Data under study:
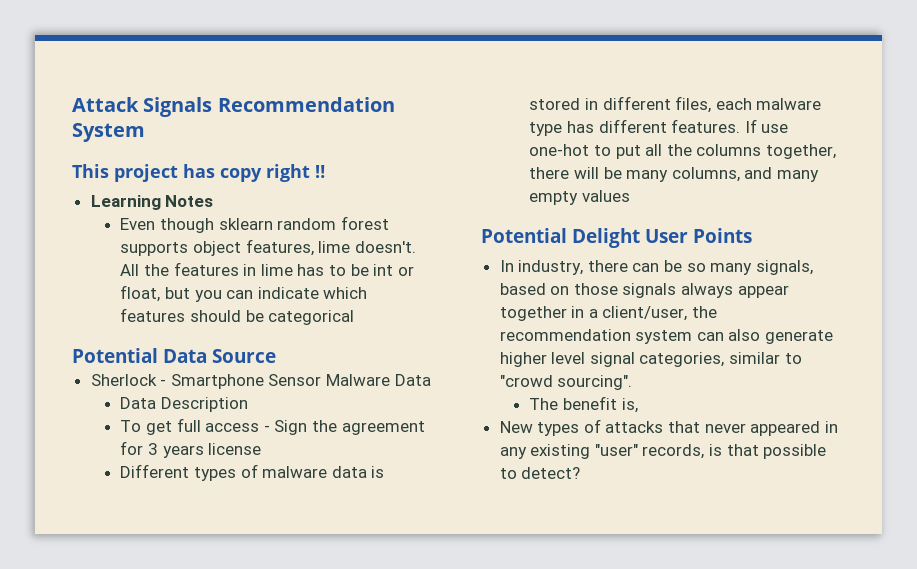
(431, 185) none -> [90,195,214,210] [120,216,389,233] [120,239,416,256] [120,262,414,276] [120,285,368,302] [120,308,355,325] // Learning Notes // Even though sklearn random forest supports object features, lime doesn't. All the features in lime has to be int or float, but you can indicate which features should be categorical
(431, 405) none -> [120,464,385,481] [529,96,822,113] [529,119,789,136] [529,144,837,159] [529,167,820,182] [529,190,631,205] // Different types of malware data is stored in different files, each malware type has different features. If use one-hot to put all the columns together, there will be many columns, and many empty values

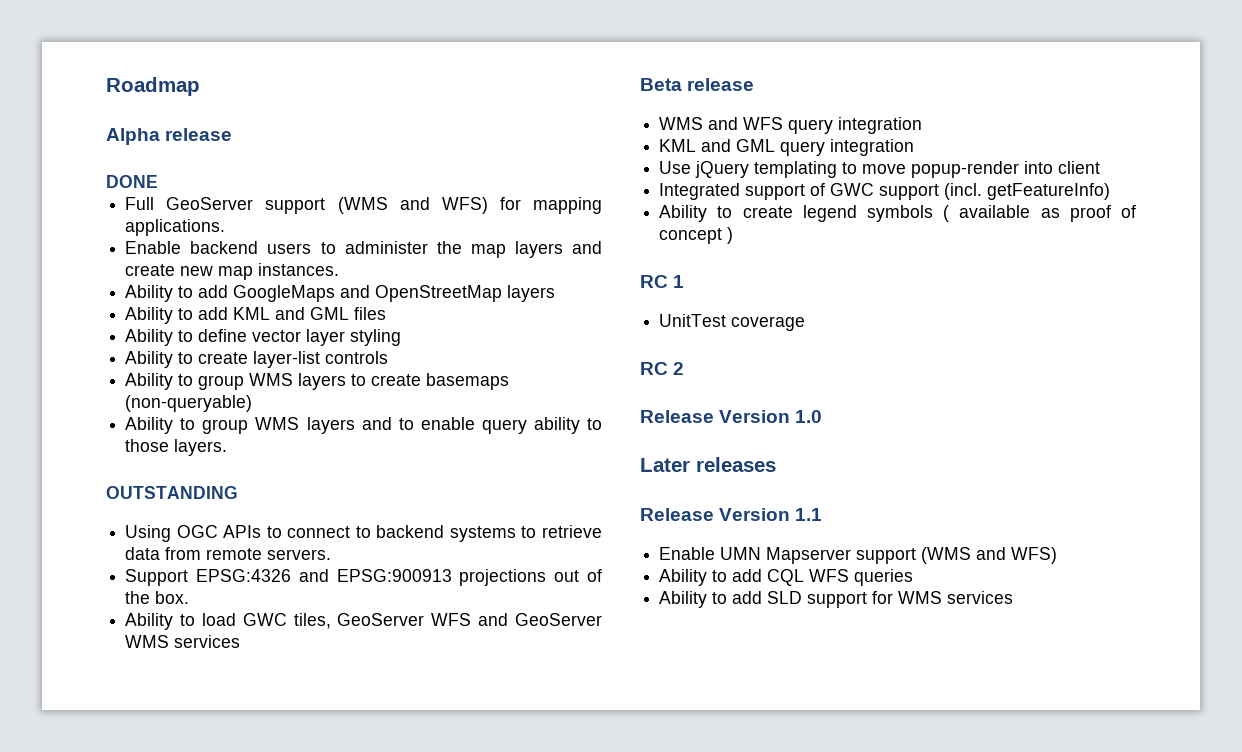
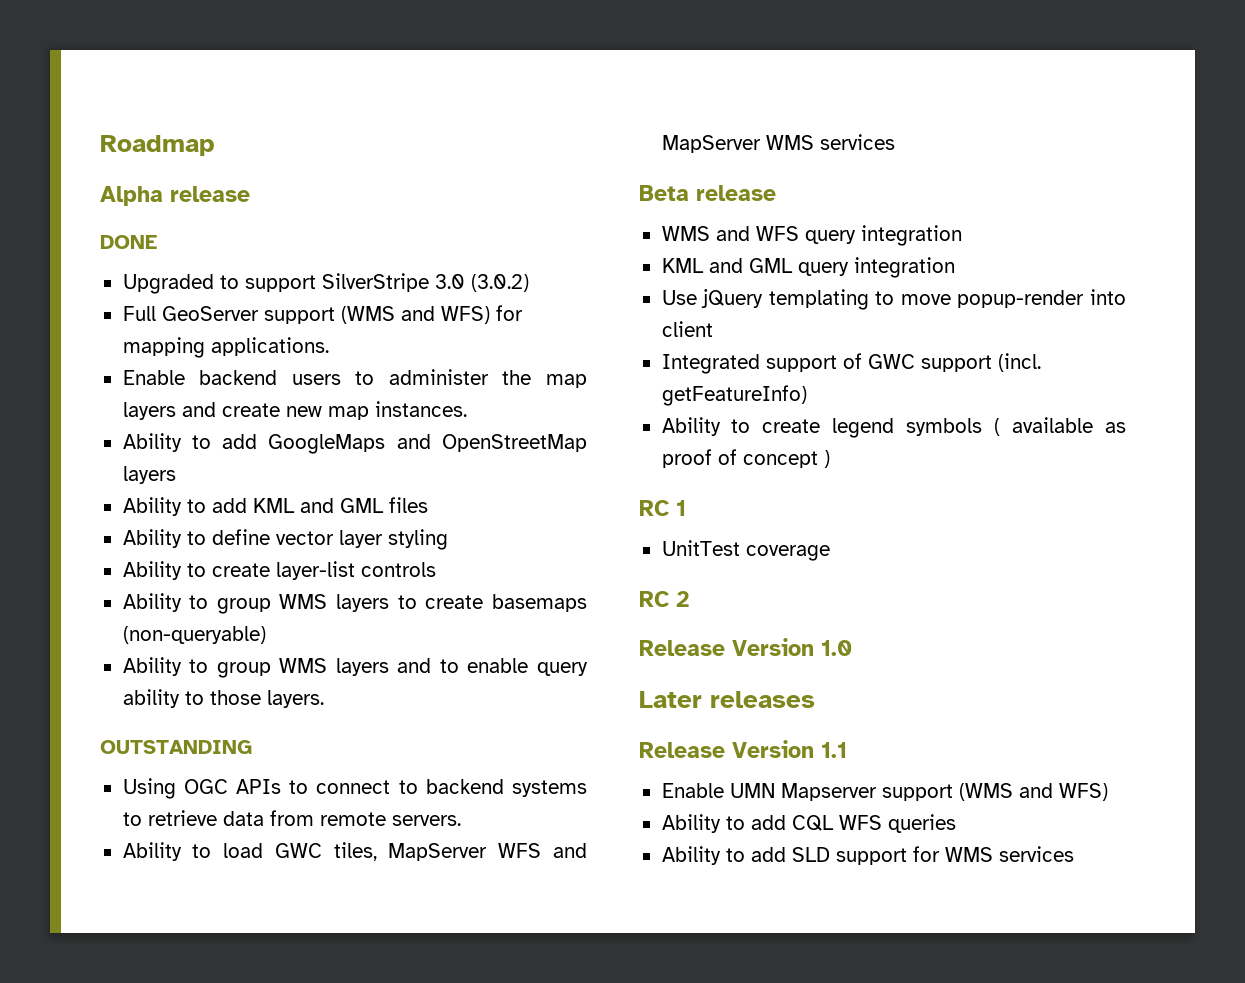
(158, 181) none -> [122,273,529,294] // Upgraded to support SilverStripe 3.0 (3.0.2)
[125,569,602,586] [125,591,190,604] // Support EPSG:4326 and EPSG:900913 projections out of the box. -> (461, 820) none
[337,613,425,626] GeoServer -> [388,843,488,861] MapServer
[515,613,602,626] GeoServer -> [661,135,761,153] MapServer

Problem requirements: Beginning with the first line of the entries above, repeat each line word for word until the line with "[337,613,425,626] GeoServer ->" has been given too. Omit the pictures.

Your solution:
(431, 185) none -> [90,195,214,210] [120,216,389,233] [120,239,416,256] [120,262,414,276] [120,285,368,302] [120,308,355,325] // Learning Notes // Even though sklearn random forest supports object features, lime doesn't. All the features in lime has to be int or float, but you can indicate which features should be categorical
(431, 405) none -> [120,464,385,481] [529,96,822,113] [529,119,789,136] [529,144,837,159] [529,167,820,182] [529,190,631,205] // Different types of malware data is stored in different files, each malware type has different features. If use one-hot to put all the columns together, there will be many columns, and many empty values

(158, 181) none -> [122,273,529,294] // Upgraded to support SilverStripe 3.0 (3.0.2)
[125,569,602,586] [125,591,190,604] // Support EPSG:4326 and EPSG:900913 projections out of the box. -> (461, 820) none
[337,613,425,626] GeoServer -> [388,843,488,861] MapServer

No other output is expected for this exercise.